Dinner parties are quite an enjoyable way of spending time, as are partner dancing, the opera, the concert hall, singing around the piano and, in fact, anything that people with any money at all enjoyed before the Second World War. I do not think Young Fogeys should be faulted for finding value in those things that are beautiful or tasty and take effort. Nor should they be mocked for choosing them over such contemporary horrors as alcopop--grain alcohol with sugar and artificial fruit flavouring--and grinding, if grinding occurs in UK clubs. The one and only reason for drinking alcopop is to get drunk as soon as possible, perhaps so as not to notice how very boring the club scene can be. As for grinding, it may happen in Edinburgh's notorious Espionage, but nobody will escort me there, so I can't tell you for sure.

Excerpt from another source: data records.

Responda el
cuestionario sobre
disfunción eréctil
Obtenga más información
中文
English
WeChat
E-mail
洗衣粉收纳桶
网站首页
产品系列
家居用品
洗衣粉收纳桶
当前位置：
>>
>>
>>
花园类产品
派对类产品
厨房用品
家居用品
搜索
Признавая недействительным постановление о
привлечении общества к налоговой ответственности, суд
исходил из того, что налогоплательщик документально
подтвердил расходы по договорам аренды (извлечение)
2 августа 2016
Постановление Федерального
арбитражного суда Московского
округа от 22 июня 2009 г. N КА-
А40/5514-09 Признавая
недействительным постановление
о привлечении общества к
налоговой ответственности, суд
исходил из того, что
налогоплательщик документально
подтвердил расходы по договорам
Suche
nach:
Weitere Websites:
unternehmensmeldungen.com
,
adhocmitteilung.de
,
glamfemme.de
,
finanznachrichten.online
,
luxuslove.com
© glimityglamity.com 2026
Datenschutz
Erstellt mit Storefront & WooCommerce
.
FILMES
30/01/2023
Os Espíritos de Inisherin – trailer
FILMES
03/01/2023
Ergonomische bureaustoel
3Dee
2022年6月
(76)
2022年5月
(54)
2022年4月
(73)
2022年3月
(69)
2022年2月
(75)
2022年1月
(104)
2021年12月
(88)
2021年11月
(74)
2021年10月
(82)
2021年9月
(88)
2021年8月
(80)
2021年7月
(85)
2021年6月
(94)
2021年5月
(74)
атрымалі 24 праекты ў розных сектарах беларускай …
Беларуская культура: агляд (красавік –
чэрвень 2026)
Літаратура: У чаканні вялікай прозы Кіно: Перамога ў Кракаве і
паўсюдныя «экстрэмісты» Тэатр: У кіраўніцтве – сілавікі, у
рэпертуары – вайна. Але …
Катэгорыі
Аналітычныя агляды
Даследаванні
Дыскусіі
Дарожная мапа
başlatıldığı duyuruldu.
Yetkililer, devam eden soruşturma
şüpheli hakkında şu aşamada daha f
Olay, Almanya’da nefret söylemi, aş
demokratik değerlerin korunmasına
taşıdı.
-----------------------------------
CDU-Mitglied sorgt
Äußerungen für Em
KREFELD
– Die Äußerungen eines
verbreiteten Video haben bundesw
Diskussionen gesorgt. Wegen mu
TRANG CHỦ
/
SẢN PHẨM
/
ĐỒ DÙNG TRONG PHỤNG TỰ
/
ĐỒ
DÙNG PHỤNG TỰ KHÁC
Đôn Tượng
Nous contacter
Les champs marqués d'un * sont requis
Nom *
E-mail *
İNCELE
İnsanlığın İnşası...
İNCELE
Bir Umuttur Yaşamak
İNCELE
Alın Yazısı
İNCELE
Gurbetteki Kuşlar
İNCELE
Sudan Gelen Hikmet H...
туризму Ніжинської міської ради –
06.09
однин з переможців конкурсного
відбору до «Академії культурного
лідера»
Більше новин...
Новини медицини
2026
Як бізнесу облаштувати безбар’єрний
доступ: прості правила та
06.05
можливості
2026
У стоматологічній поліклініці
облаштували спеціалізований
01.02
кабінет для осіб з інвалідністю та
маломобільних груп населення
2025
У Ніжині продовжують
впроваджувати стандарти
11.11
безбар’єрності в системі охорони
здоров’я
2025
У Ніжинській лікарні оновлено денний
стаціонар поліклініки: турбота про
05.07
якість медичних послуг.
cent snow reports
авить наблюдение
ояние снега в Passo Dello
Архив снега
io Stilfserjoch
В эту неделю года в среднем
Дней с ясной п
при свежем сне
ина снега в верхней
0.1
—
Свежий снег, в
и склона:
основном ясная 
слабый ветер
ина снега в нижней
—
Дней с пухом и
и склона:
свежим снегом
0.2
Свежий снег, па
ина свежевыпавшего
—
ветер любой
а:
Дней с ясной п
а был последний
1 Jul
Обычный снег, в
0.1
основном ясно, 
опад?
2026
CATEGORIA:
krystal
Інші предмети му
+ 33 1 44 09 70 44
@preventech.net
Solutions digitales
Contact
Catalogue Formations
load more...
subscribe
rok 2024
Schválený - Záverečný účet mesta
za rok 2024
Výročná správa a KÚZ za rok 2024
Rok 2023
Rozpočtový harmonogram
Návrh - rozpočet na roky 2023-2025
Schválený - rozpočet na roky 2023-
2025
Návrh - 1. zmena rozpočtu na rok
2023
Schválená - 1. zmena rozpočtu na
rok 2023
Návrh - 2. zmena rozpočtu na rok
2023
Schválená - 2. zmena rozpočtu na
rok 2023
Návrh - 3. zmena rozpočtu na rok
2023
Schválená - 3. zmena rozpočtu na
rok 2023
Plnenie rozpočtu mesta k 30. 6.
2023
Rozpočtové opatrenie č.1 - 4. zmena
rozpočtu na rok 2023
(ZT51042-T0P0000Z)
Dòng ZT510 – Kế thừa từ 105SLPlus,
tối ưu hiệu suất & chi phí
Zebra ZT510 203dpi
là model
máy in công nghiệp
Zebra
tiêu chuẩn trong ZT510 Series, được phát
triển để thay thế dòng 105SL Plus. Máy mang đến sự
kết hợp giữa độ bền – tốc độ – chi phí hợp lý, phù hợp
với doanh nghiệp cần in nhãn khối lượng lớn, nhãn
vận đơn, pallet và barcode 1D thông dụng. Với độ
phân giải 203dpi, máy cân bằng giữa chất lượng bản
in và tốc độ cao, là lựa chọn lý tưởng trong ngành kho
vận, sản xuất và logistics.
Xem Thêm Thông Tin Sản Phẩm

The traitor in the latest film version of John Le Carre's Tinker, Tailor, Soldier, Spy justifies his treason by saying that Britain had become "so ugly." The sad fact of modern life in the West is that much of convention has become ugly. The conventional clothes have become ugly. The conventional language is ugly. The conventional manners are often ugly. The conventional music is often ugly. The conventional courtship is ugly. The Telegraph column I read was ugly, perhaps deliberately so as to provoke an angry, and therefore voluminous, response. If ugliness is now conventional, then it is better to be unconventional. If that is to be a traitor to the modern world, then a happy traitor I shall be and assist the Young Fogeys in their treason by applauding their pursuits and admiring their socks.

And with that thought, I will wish you a merry Christmas and say good-bye for now. I have many things to do to ensure a merry Christmas for B.A. and our guests and me. I very much hope that your Christmas is a celebration of all that you have and not at all a reminder of what you lack. No matter who is not with us, God is with us.